# WHAT IS NEEDED
Write out every line of the data below character for character, changing nothing.

——————————

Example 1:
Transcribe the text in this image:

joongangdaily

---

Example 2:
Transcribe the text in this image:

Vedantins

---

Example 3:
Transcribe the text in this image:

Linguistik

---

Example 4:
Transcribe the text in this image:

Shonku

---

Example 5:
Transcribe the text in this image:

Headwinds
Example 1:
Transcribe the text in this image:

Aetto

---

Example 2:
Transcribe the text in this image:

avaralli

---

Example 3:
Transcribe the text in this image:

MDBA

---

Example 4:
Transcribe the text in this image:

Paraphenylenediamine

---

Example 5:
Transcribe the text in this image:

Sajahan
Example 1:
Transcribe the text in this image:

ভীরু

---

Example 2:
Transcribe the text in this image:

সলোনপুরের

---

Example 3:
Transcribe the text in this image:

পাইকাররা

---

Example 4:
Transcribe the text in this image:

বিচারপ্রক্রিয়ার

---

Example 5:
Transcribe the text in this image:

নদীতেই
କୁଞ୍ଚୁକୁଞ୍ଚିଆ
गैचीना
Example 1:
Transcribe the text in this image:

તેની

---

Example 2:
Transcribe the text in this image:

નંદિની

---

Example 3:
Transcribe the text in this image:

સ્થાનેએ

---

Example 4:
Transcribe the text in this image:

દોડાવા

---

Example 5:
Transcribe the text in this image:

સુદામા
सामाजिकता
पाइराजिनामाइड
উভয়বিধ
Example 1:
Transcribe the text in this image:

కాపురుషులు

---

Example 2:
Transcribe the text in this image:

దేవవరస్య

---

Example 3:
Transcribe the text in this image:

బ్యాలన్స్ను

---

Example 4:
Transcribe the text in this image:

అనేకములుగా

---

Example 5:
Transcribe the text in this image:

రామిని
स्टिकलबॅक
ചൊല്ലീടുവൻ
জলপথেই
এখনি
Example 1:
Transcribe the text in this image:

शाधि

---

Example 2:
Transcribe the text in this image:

——————————

# FULL SOLUTION
Example 1:
Transcribe the text in this image:

joongangdaily

---

Example 2:
Transcribe the text in this image:

Vedantins

---

Example 3:
Transcribe the text in this image:

Linguistik

---

Example 4:
Transcribe the text in this image:

Shonku

---

Example 5:
Transcribe the text in this image:

Headwinds
Example 1:
Transcribe the text in this image:

Aetto

---

Example 2:
Transcribe the text in this image:

avaralli

---

Example 3:
Transcribe the text in this image:

MDBA

---

Example 4:
Transcribe the text in this image:

Paraphenylenediamine

---

Example 5:
Transcribe the text in this image:

Sajahan
Example 1:
Transcribe the text in this image:

ভীরু

---

Example 2:
Transcribe the text in this image:

সলোনপুরের

---

Example 3:
Transcribe the text in this image:

পাইকাররা

---

Example 4:
Transcribe the text in this image:

বিচারপ্রক্রিয়ার

---

Example 5:
Transcribe the text in this image:

নদীতেই
କୁଞ୍ଚୁକୁଞ୍ଚିଆ
गैचीना
Example 1:
Transcribe the text in this image:

તેની

---

Example 2:
Transcribe the text in this image:

નંદિની

---

Example 3:
Transcribe the text in this image:

સ્થાનેએ

---

Example 4:
Transcribe the text in this image:

દોડાવા

---

Example 5:
Transcribe the text in this image:

સુદામા
सामाजिकता
पाइराजिनामाइड
উভয়বিধ
Example 1:
Transcribe the text in this image:

కాపురుషులు

---

Example 2:
Transcribe the text in this image:

దేవవరస్య

---

Example 3:
Transcribe the text in this image:

బ్యాలన్స్ను

---

Example 4:
Transcribe the text in this image:

అనేకములుగా

---

Example 5:
Transcribe the text in this image:

రామిని
स्टिकलबॅक
ചൊല്ലീടുവൻ
জলপথেই
এখনি
Example 1:
Transcribe the text in this image:

शाधि

---

Example 2:
Transcribe the text in this image:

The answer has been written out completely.